A reinforcement learning-based cluster routing scheme with dynamic path planning for mutli-UAV network

Abstract

Unmanned Aerial Vehicles (UAVs) with visual sensors are widely used for area mapping, management of crops and traffic, rescuing lives, and many other applications that need to cover a large area. The process of coverage can be improved with the use of efficient path planning and data transfer algorithms. Numerous research studies have been performed by concentrating on each of the aforementioned elements separately. However, to tackle the rapidly changing environmental situations, this paper proposes a cluster-based routing approach by incorporating a dynamic planning algorithm.

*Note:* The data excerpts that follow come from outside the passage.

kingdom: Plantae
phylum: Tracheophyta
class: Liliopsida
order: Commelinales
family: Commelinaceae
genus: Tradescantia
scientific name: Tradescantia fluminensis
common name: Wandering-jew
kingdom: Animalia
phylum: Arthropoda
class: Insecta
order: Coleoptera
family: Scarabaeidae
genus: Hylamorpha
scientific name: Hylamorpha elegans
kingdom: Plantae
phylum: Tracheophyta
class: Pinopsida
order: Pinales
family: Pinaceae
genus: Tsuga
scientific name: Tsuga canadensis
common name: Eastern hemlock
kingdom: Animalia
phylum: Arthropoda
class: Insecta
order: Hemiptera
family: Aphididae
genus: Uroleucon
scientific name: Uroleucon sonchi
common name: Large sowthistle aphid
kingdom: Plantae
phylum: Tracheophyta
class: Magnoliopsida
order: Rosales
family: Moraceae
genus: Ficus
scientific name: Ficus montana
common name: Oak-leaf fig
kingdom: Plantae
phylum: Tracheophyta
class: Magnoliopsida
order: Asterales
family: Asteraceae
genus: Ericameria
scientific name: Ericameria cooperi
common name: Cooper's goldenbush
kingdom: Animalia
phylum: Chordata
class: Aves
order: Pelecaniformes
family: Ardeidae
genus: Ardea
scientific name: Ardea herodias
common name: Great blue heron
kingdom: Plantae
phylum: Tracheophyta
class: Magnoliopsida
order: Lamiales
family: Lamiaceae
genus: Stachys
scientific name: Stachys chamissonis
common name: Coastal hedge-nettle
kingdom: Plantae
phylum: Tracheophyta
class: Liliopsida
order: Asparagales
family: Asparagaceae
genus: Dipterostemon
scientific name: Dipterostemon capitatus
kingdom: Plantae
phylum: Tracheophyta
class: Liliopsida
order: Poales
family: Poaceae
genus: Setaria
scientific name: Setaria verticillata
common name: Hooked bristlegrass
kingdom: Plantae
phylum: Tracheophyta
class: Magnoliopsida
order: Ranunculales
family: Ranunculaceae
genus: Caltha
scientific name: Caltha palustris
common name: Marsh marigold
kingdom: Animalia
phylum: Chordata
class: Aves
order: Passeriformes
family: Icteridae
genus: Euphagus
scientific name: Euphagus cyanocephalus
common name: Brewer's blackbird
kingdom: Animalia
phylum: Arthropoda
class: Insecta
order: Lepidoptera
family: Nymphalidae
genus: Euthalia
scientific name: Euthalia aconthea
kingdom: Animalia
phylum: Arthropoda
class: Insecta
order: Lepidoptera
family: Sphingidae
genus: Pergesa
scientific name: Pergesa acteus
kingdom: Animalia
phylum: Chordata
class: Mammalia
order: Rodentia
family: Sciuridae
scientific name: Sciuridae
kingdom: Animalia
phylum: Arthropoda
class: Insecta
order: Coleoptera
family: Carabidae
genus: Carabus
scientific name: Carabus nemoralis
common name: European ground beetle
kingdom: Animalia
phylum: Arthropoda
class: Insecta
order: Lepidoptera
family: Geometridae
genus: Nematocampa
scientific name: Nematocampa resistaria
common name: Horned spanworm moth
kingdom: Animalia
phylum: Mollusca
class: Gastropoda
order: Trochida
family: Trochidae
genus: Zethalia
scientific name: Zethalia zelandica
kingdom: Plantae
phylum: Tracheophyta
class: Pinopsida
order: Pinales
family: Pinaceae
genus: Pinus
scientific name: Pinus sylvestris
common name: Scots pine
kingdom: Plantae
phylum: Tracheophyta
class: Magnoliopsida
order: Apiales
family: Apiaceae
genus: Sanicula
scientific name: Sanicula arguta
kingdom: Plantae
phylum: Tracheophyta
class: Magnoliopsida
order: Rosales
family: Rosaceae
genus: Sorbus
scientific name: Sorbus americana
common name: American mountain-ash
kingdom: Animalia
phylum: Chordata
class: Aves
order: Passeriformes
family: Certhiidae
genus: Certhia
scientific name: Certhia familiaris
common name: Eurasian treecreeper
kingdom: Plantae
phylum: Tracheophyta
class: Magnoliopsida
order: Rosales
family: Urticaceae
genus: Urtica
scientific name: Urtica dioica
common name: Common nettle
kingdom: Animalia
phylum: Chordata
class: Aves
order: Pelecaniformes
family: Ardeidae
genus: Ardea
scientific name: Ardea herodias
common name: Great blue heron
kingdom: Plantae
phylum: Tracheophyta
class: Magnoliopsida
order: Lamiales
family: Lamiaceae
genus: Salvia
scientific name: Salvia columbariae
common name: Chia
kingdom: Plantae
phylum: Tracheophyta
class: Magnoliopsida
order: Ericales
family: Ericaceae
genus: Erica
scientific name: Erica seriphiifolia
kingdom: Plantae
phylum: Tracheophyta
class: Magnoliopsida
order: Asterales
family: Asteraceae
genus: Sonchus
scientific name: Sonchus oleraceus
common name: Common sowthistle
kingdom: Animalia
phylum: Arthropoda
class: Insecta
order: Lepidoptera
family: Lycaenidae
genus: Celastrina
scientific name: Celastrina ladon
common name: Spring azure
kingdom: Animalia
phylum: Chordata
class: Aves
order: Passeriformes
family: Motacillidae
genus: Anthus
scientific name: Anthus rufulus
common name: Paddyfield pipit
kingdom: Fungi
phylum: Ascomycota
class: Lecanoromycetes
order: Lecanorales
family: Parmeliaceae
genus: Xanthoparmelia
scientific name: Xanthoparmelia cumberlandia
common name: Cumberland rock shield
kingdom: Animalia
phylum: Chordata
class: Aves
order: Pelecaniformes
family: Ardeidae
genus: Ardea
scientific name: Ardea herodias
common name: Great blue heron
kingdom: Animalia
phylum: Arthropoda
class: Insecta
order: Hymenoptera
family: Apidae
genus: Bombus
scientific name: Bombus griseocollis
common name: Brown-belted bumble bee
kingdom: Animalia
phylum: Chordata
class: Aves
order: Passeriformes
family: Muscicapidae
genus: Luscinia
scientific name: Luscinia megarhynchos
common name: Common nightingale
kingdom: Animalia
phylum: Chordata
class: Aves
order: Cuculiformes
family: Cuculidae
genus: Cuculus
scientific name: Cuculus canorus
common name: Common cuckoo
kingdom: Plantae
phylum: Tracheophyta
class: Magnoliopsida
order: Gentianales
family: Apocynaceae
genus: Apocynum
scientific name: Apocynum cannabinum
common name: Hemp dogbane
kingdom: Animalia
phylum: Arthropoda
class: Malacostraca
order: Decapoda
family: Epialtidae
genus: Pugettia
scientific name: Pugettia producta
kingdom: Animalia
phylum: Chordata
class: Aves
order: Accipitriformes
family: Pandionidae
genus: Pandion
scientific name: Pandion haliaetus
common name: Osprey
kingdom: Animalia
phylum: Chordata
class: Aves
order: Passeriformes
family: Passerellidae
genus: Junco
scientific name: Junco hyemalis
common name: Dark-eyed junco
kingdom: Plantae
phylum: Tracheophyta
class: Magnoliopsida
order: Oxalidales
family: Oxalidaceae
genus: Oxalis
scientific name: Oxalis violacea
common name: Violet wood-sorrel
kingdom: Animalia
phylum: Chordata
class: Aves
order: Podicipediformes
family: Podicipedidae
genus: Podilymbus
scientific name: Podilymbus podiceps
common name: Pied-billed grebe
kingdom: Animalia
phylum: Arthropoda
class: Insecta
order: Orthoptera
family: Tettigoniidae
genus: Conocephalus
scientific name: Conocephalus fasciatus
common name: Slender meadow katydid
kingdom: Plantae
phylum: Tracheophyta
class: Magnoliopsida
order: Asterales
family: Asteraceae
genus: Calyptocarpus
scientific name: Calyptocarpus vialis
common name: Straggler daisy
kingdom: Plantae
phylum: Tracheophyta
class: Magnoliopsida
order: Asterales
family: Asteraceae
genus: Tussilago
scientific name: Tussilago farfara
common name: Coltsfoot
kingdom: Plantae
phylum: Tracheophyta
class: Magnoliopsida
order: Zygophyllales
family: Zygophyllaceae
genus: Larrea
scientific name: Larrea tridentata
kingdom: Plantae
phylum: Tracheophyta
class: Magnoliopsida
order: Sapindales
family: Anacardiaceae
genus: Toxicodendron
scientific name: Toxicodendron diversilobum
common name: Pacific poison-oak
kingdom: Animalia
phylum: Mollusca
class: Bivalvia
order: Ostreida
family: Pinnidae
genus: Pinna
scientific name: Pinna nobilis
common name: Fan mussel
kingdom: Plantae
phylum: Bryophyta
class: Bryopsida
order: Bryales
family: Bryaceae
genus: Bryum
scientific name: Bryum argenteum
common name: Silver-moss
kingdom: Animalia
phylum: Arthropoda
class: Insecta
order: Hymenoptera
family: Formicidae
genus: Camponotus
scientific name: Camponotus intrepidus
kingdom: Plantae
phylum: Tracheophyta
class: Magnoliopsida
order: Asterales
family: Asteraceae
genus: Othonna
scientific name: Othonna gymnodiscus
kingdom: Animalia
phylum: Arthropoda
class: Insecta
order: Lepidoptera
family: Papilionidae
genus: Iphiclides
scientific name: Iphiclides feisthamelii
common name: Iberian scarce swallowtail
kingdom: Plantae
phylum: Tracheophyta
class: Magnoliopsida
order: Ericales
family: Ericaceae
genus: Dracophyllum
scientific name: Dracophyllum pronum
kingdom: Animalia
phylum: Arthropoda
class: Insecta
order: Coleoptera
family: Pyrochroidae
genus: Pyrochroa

The proposed model is composed of four modules, such as an online path planning algorithm, clustering-based network topology construction, reinforcement learning-based cluster management, and a data routing mechanism. Firstly, to maximise the coverage output, an optimal set of waypoints has been generated for all UAVs. For each UAV to complete the coverage task, it needs to completely cover its own set of waypoints. Since the environment is changing, a static path planning approach might fail to achieve complete coverage. Therefore, to drive the mission without getting stuck, a dynamic path planning approach is proposed that decides the next waypoint for a UAV based on the current waypoint. The main purpose of the algorithm is to cover all the waypoints in a polynomial amount of time. Secondly, the topology construction module consists of the initialization process, cluster head election, and cluster formation. Based on five parameters such as degree of centrality, surplus energy, link stability time, connectivity with the backbone UAV, and velocity, a set of cluster heads are selected. Then the cluster management process is performed by the optimal re-clustering policy determined using an approach of reinforcement learning called State Action Reward State Action (SARSA) in ground control station. Finally, the introduction of inter-cluster forwarders and selective flooding of route requests makes the routing scheme enhance the packet delivery ratio and reduce the delay. The result shows that the proposed work performs better than the existing result in terms of different generic performance metrics used for path planning and routing.